The Fostering Network has launched a new programme, London Fostering Achievement, in partnership with Achievement for All to improve educational outcomes for children living with foster families.
There are around 10,090 fostered children under the care of London boroughs on any one day. And The Fostering Network estimates that at least 1,025 new foster families are needed across London in 2014 alone to make sure every child has the opportunity to live with a skilled foster carer who can meet their needs.
With children in care traditionally having a lower attainment level than their peers – just 20.8% achieving five GCSE’s including maths and English, compared to the national average of 61.3% in mainstream education – it is important work.
The programme brings together leaders, foster carers, teachers, young people and the wider professional network to support children living with foster families. The Fostering Network aims to develop the skills and confidence of foster carers in the capital by supporting them to work with schools to ensure children in their care achieve the best in their education.
The programme seeks to boost the knowledge, skills and confidence of foster carers. It aims to improve attainment, increase attendance and reduce exclusions for the children directly supported through the programme.
Working with teachers and social workers alongside foster carers, the programme will promote foster carers as ‘first educators’ of children in care, encouraging these groups to work together to enable children to succeed.
More than 2,000 foster carers, teaching staff and wider professionals across London will take part in the innovative training programme. Foster carers in five London boroughs and staff from 27 schools and nine virtual schools will receive more focused and dedicated support.

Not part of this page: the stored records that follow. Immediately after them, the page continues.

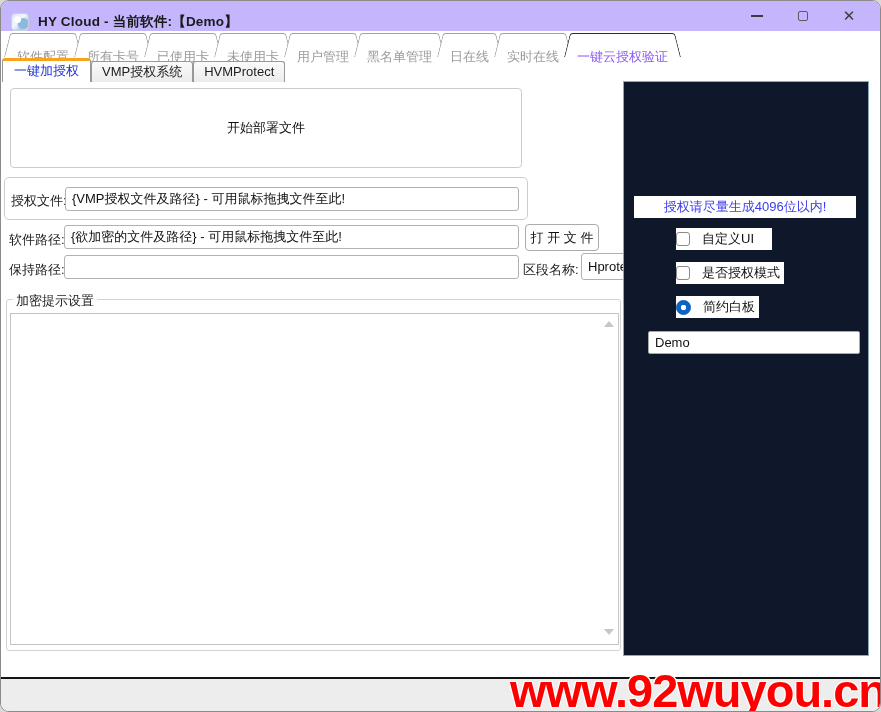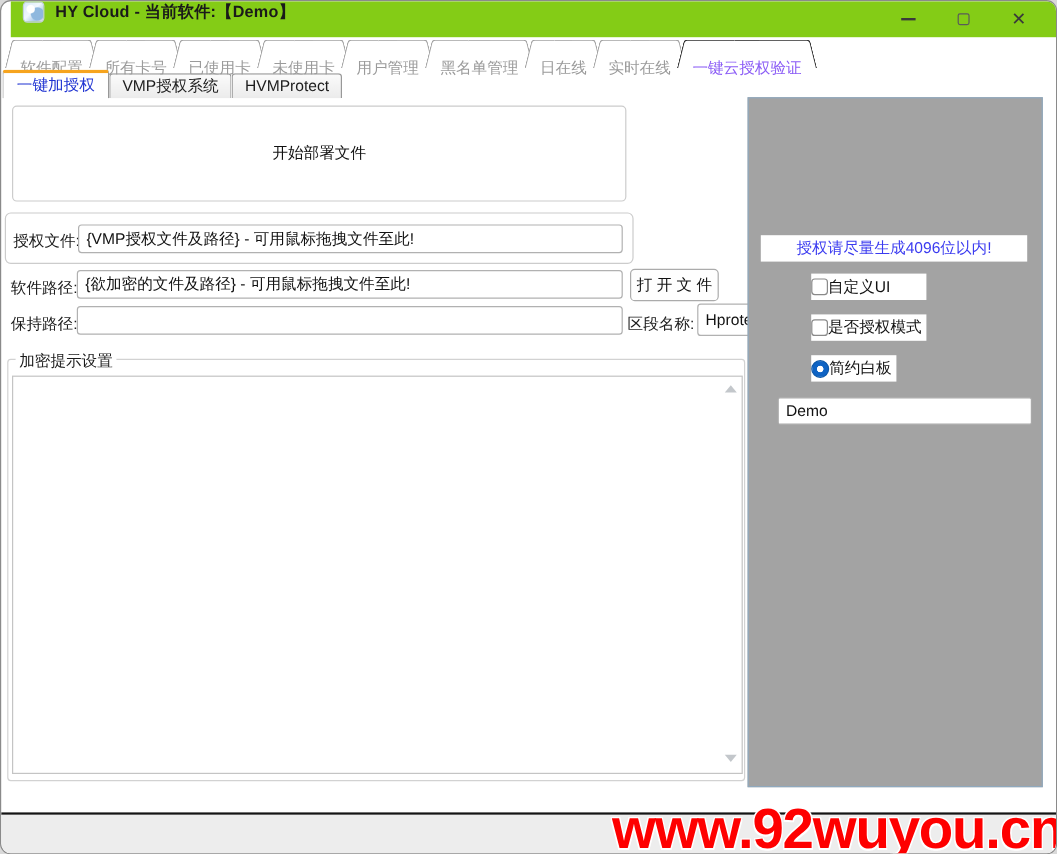--- a/index.html
+++ b/index.html
@@ -10,7 +10,7 @@
     overflow:hidden;
   }
   
-  .titlebar { position:absolute; left:0; top:0; right:0; height:30px; display:flex; align-items:flex-start; background:#84cc16;margin-left:8px; }
+  .titlebar { position:absolute; left:0; top:0; right:0; height:30px; display:flex; align-items:flex-end; background:#c4b5fd; }
   .app-icon { width:18px; height:18px; margin-left:10px; border-radius:4px;
     background:
       radial-gradient(circle at 35% 35%, #ffffff 0 3px, rgba(255,255,255,0) 4px),

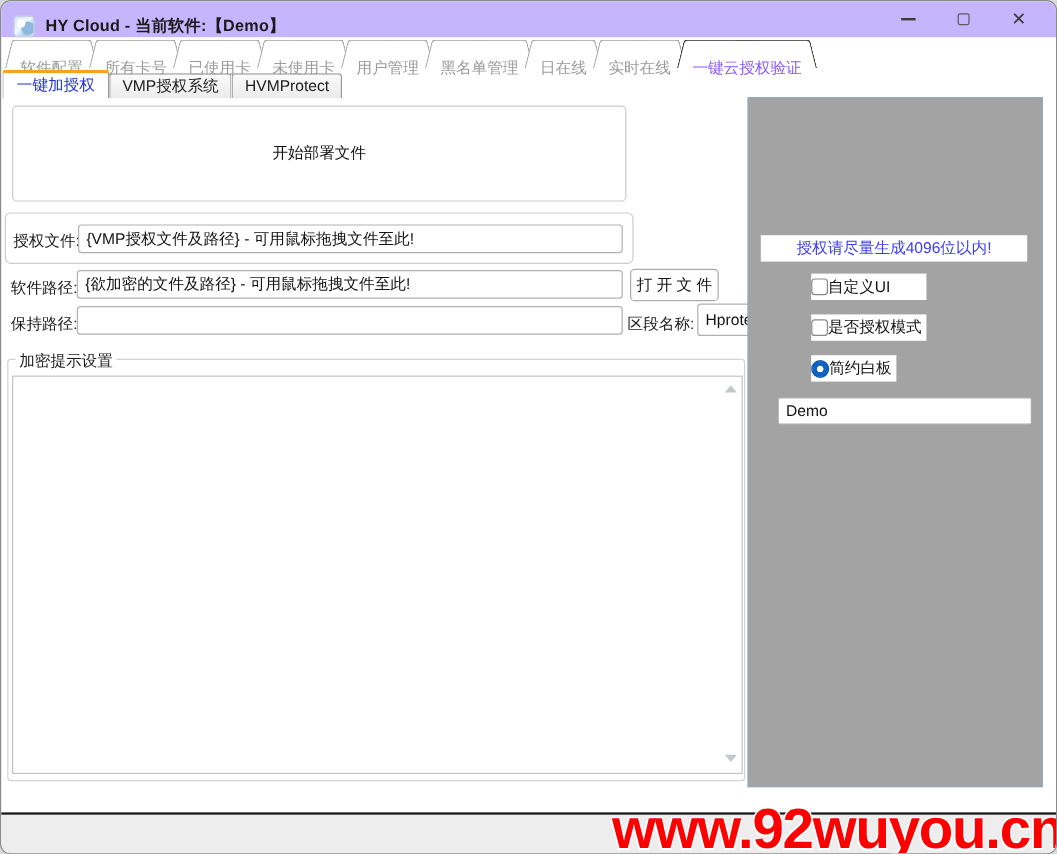--- a/index.html
+++ b/index.html
@@ -80,7 +80,7 @@
 
   
   .side-panel { position:absolute; left:622px; top:80px; width:246px; height:575px;
-    border:1px solid #8fa8bd; background:#a3a3a3; }
+    border:1px solid #8fa8bd; background:#0f172a; }
   .notice { position:absolute; left:10px; right:12px; top:114px; text-align:center;
     background:#fff; color:#3b3bf0; font-size:13px; padding:2px 0; }
   .opt-row { position:absolute; display:flex; align-items:center; gap:0; background:#fff;

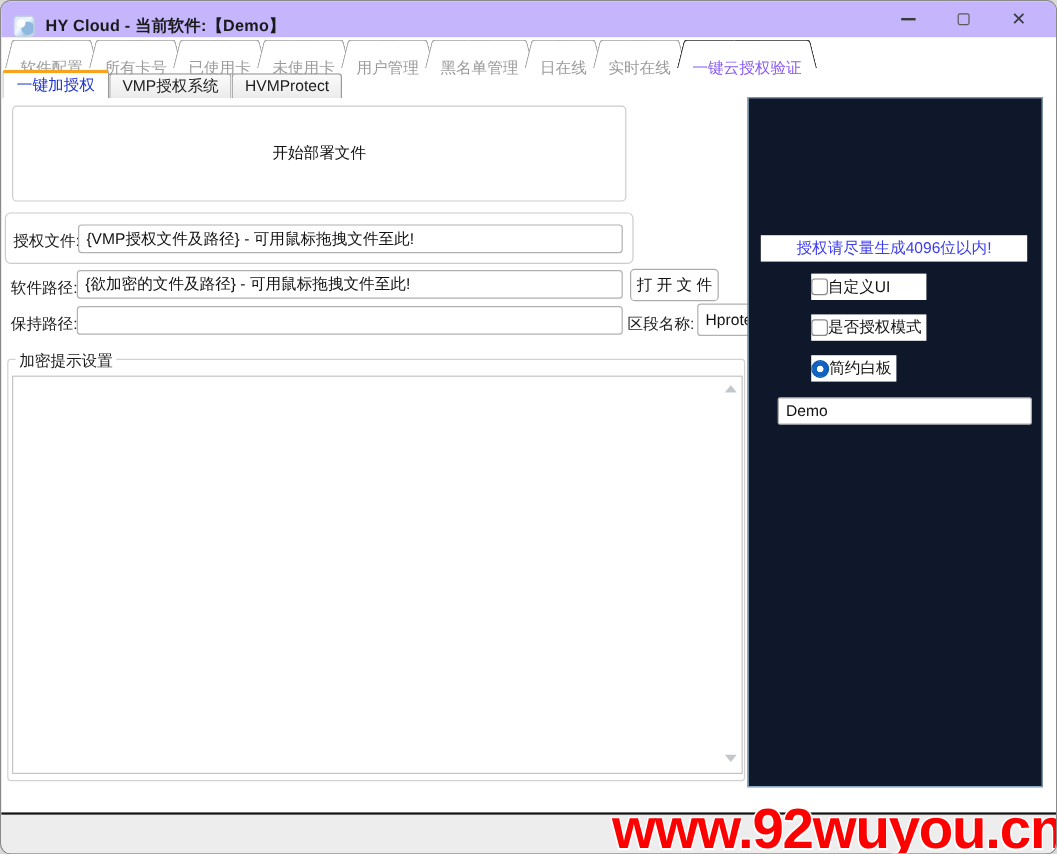--- a/index.html
+++ b/index.html
@@ -83,7 +83,7 @@
     border:1px solid #8fa8bd; background:#0f172a; }
   .notice { position:absolute; left:10px; right:12px; top:114px; text-align:center;
     background:#fff; color:#3b3bf0; font-size:13px; padding:2px 0; }
-  .opt-row { position:absolute; display:flex; align-items:center; gap:0; background:#fff;
+  .opt-row { position:absolute; display:flex; align-items:center; gap:12px; background:#fff;
     padding:2px 4px 2px 0; font-size:13px; color:#111; }
   .opt-row .opt-label { white-space:nowrap; }
   .cb-box { width:14px; height:14px; border:1px solid #8a8a8a; border-radius:3px; background:#fff; flex:0 0 auto; }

The Mayor of London Boris Johnson said: “We set up the London Schools Excellence Fund to raise standards in teaching and attainment amongst pupils across the capital, regardless of background. The Fostering Network’s new programme is going to make a big difference to the lives of children in care, by ensuring they do not fall through the cracks and are nurtured and supported to succeed at school and compete at the very highest levels when they are older.”
Dr Lucy Peake, director of external affairs at the Fostering Network, said: “It is widely accepted that our family can have the biggest influence on our education. For the vast majority of children in care this is their foster carers with whom they live, learn and grow. Foster carers already play a vital role in raising aspirations and supporting children and young people in care. This programme, delivered with a wealth of expertise, will develop the work foster carers already do and push it to the next level so the children in their care achieve the very best they can at school.”